Publisher: Univ. Press of Mississippi
ISBN: 1626743428
Category : Social Science
Languages : en
Pages : 511
Book Description
Before there was a death care industry where professional funeral directors offered embalming and other services, residents of the Arkansas Ozarks—and, for that matter, people throughout the South—buried their own dead. Every part of the complicated, labor-intensive process was handled within the deceased's community.
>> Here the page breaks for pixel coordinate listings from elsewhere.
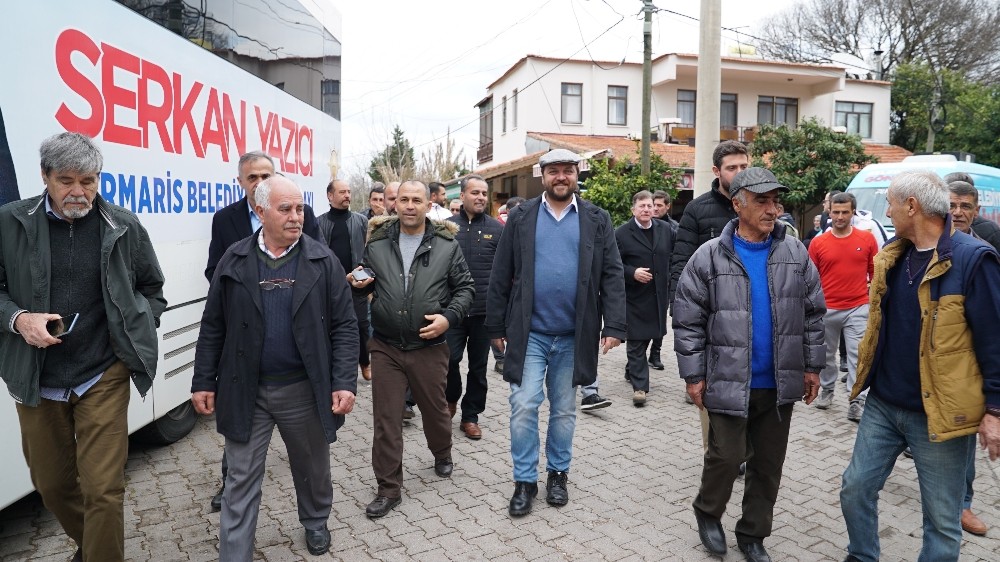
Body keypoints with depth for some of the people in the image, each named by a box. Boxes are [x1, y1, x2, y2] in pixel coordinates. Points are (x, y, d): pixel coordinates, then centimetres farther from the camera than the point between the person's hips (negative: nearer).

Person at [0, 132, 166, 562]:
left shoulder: (124, 227, -2)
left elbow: (152, 288, 9)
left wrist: (138, 334, 0)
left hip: (103, 378, -2)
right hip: (35, 381, 2)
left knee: (104, 489, -4)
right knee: (51, 485, 18)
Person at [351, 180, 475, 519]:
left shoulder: (446, 244, -3)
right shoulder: (377, 243, 2)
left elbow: (465, 287, 2)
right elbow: (368, 284, 14)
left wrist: (449, 317, -14)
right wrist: (358, 285, -9)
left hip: (429, 346, -1)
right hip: (385, 347, 1)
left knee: (434, 409, 17)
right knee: (386, 419, 5)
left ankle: (442, 454, 48)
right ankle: (389, 488, 19)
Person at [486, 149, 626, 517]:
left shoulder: (597, 220, 3)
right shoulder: (520, 217, 2)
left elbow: (612, 275, -1)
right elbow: (501, 276, 3)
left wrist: (614, 326, -9)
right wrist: (496, 326, 1)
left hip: (574, 335, 1)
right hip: (529, 332, 0)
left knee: (564, 410, 13)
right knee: (523, 406, -2)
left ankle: (558, 474, 31)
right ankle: (525, 481, 15)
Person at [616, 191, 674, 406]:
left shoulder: (665, 229, 9)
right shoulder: (622, 233, -5)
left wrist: (671, 280, 11)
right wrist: (632, 273, -18)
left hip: (658, 295, 5)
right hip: (634, 296, -5)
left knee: (647, 336, 16)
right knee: (636, 342, -2)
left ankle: (632, 370, 37)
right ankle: (639, 386, 1)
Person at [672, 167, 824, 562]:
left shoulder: (795, 253, 2)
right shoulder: (709, 257, -9)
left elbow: (813, 314, 9)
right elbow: (687, 320, -6)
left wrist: (812, 366, 7)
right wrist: (693, 375, -7)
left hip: (780, 383, 4)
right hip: (729, 382, -3)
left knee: (768, 464, 13)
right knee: (726, 456, 2)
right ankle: (707, 513, 31)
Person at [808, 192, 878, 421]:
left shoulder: (867, 239, 0)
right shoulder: (818, 243, -1)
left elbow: (875, 273, 7)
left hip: (858, 308, -1)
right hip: (826, 309, 1)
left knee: (858, 356, -3)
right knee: (827, 354, 16)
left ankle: (857, 404, 1)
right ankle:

This process included preparation of the body for burial, making a wooden coffin, digging the grave, and overseeing the burial ceremony, as well as observing a wide variety of customs and superstitions. These traditions, especially in rural communities, remained the norm up through the end of World War II, after which a variety of factors, primarily the loss of manpower and the rise of the funeral industry, brought about the end of most customs. Gone to the Grave, a meticulous autopsy of this now vanished way of life and death, documents mourning and practical rituals through interviews, diaries and reminiscences, obituaries, and a wide variety of other sources. Abby Burnett covers attempts to stave off death; passings that, for various reasons, could not be mourned according to tradition; factors contributing to high maternal and infant mortality; and the ways in which loss was expressed though obituaries and epitaphs. A concluding chapter examines early undertaking practices and the many angles funeral industry professionals worked to convince the public of the need for their services.